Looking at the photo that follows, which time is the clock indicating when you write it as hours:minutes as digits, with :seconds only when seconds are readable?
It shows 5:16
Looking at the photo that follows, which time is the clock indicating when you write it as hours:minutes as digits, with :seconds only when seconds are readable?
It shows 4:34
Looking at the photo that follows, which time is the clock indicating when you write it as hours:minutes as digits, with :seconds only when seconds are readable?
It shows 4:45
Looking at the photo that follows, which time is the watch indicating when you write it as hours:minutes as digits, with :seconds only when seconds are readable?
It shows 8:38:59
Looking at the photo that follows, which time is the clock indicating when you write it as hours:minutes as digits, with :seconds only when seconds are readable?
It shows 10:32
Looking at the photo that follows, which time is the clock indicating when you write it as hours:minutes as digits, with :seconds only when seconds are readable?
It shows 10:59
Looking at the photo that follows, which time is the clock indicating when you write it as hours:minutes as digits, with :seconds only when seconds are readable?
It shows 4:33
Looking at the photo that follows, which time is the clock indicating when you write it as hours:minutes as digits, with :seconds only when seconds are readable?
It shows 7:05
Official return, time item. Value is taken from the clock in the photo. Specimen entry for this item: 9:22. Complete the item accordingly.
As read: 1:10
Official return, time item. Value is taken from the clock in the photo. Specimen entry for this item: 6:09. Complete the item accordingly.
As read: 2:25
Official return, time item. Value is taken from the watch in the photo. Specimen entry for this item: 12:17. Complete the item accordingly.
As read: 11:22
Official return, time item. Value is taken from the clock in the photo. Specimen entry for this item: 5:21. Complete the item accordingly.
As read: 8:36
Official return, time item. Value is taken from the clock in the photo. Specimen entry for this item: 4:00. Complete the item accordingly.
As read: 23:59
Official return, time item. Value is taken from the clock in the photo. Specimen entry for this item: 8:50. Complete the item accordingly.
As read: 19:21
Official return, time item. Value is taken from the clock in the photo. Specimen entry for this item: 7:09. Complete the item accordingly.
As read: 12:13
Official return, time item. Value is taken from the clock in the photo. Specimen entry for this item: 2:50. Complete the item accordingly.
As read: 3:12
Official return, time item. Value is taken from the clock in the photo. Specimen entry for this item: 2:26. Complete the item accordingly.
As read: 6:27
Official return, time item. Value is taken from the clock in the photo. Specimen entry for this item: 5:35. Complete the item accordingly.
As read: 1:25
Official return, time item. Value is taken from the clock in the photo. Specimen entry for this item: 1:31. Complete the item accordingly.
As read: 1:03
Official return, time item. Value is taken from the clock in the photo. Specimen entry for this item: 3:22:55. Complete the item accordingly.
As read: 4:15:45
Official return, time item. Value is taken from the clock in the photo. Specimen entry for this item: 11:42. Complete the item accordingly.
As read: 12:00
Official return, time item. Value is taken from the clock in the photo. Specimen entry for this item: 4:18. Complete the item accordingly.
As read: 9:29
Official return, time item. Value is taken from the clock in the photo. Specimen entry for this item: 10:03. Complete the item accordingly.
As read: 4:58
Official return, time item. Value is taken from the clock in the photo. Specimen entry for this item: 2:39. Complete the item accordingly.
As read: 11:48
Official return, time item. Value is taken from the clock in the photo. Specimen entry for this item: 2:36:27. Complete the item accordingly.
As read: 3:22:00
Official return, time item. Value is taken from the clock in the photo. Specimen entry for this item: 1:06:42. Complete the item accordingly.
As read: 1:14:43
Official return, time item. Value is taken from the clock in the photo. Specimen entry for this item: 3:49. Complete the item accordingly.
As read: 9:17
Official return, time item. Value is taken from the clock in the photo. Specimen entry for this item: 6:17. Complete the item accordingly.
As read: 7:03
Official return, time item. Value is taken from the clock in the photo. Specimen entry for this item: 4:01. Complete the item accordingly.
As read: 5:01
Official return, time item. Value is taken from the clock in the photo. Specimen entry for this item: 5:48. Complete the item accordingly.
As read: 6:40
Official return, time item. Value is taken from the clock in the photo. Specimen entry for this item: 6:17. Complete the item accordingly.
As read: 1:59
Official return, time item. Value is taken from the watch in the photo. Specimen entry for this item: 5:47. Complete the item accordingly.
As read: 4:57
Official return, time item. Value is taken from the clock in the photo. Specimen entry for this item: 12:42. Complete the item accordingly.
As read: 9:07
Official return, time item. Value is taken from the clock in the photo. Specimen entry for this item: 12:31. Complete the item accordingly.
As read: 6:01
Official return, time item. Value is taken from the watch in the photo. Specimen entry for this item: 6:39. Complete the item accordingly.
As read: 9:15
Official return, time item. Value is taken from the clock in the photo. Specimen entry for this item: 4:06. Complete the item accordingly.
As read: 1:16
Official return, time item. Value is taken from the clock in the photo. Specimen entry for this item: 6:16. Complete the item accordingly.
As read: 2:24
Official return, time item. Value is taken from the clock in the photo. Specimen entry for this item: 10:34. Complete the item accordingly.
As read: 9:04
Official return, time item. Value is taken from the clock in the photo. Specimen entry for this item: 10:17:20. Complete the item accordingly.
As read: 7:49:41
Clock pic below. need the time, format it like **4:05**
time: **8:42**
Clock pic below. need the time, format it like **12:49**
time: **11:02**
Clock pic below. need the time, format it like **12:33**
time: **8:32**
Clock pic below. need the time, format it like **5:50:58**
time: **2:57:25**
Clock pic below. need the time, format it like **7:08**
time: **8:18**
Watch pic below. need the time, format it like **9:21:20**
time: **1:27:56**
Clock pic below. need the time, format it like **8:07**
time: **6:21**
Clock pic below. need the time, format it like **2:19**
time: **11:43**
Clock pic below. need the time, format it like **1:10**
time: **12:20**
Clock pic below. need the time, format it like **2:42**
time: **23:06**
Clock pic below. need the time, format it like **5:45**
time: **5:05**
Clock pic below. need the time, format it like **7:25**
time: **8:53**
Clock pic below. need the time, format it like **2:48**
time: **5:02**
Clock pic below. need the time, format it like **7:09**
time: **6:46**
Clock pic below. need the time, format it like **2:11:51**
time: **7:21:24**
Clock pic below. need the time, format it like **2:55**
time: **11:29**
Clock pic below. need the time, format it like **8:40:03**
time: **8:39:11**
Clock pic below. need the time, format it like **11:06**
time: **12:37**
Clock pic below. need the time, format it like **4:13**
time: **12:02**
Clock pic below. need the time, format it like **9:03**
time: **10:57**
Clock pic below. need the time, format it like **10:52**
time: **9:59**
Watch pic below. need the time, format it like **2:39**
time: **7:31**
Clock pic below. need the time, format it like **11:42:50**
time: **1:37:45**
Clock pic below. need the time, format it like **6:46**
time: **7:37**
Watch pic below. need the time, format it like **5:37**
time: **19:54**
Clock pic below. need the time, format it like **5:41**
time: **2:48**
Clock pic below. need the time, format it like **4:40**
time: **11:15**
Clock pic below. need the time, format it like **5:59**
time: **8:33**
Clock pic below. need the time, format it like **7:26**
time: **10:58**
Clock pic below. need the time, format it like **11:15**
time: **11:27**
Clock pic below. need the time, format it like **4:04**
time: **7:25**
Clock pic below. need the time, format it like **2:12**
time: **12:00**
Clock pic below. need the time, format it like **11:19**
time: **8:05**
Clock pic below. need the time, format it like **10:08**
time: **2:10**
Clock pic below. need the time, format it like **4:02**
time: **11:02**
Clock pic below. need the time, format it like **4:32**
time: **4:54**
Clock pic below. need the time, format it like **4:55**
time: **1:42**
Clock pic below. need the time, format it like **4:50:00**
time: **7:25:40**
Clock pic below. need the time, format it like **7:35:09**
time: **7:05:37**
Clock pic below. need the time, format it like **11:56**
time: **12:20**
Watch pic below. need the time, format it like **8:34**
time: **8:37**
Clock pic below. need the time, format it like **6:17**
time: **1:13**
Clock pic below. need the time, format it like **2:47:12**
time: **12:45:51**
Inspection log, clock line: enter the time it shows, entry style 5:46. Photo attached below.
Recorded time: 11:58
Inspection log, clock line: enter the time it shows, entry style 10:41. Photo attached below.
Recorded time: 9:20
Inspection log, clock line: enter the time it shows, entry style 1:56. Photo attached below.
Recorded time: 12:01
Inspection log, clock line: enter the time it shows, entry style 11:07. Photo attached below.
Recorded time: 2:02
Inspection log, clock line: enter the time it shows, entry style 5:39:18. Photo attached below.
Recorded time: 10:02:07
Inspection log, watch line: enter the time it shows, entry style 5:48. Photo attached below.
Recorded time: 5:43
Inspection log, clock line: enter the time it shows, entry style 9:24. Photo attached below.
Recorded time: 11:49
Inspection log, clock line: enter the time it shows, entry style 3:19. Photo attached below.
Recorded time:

### Written task
Count the lines in the listing above that contain the string "attached", with case taken into account, and give only the number.

### Task response
8